My dad went to bed and woke up and sitting on the dining room table sat that same bowl of lentils, now cold and congealed, waiting as his breakfast.
Damn, I can’t remember the end. Sorry! Let’s pretend he had to either eat that nasty shit or go hungry for the day. Either one wouldn’t be a great option.
I remember that story, and so many others, and the amount of times in my life I just felt that feeling of not wanting what was happening in my life to be happening. I wanted to eject pilot seat and disappear. I wanted to run or refuse it. I wanted someone to swoop in and fix it. I wanted someone to come and save me!
For better or for worse, I grew up with no safety net. None. So I learned from an early age that you face the music and take responsibility. Or you can run, but wherever you go, there you are.
But I only learned this after years of bailing in all kinds of different ways. It didn’t feel like it at the time. I thought I was “fixing” things. And maybe sometimes what I did was a solution, in the short or long-term, but sometimes it wasn’t.
And after lots of hours spent reading books and sitting in therapy or Buddhist retreats and personal development trainings (I was on a search, you can tell), I learned that running only prolongs the pain. And sometimes (often) it makes things worse. I’m sure I’m not telling you something you don’t already know.
Or maybe I am! Maybe this is some insight that you didn’t have before. Or a nice reminder of that wisdom inside you that hangs out and waits for you to remember it when you’re hanging on a moment of depression or anxiety. And you’re wondering why your life is going like this.

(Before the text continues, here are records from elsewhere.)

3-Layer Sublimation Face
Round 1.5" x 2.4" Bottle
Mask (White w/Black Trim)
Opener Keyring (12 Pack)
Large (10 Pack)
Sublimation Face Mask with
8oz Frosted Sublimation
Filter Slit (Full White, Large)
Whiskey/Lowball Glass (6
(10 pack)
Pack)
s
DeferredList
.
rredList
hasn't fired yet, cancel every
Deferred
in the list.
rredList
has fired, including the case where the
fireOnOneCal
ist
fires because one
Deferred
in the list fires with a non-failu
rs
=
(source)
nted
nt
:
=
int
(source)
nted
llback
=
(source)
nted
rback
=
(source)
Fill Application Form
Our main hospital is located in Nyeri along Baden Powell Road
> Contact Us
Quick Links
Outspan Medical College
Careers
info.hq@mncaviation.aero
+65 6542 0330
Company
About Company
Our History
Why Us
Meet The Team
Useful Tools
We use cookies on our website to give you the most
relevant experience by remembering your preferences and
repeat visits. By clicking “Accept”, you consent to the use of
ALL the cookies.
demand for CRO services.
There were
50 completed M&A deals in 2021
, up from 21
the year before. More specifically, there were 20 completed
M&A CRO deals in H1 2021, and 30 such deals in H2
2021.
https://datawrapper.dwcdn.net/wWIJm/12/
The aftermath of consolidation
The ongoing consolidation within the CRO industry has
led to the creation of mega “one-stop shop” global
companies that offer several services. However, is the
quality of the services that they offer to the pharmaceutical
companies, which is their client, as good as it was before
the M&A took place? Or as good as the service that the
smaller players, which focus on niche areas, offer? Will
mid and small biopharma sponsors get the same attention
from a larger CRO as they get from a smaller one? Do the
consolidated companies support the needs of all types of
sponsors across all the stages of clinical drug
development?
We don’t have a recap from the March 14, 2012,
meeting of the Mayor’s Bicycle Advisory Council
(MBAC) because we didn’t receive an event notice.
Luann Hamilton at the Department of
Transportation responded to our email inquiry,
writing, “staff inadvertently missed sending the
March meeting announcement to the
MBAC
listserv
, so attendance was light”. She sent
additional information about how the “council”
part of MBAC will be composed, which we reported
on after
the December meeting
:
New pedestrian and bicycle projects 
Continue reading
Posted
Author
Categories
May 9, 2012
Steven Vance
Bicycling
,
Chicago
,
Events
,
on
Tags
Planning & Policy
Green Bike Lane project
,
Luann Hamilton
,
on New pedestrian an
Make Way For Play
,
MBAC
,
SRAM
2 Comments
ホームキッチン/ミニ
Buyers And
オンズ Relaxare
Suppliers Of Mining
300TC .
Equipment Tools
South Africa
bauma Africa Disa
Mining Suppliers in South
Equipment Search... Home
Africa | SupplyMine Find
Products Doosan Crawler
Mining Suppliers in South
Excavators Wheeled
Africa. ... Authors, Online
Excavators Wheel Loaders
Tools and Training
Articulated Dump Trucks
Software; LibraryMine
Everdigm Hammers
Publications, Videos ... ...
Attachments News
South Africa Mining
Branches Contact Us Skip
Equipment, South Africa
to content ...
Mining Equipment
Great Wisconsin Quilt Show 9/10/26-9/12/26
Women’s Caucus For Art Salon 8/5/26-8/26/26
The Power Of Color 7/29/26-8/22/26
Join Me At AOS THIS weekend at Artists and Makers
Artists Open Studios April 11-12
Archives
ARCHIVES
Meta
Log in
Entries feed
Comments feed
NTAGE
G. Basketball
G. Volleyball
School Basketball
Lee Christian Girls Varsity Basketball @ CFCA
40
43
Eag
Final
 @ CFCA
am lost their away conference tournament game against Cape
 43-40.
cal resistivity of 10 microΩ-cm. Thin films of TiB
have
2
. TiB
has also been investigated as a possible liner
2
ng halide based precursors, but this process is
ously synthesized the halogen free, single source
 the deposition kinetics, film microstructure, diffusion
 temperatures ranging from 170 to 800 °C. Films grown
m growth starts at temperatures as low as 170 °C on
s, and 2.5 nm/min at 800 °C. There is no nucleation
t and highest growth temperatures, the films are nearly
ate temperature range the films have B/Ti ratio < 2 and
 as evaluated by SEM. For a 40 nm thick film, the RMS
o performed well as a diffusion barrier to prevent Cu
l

Maybe this will help you understand it a bit better. Or see it differently.
And maybe you’ll remember when you’re feeling like crap and want to bail, that everyone feels this way. Everyone comes face to face with the feelings that they just don’t want to feel. And people make all sorts of decisions about what they do, say, eat, drink, watch or THINK to avoid those not-fun feelings.
We all want to feel good and don’t want to feel bad.
But if we can remember we aren’t alone in that, it might help. And if we remember that bowl of lentils, we can decide to swallow what isn’t pleasant in the moment so the consequence, all cold and jelly-like, isn’t sitting waiting for us.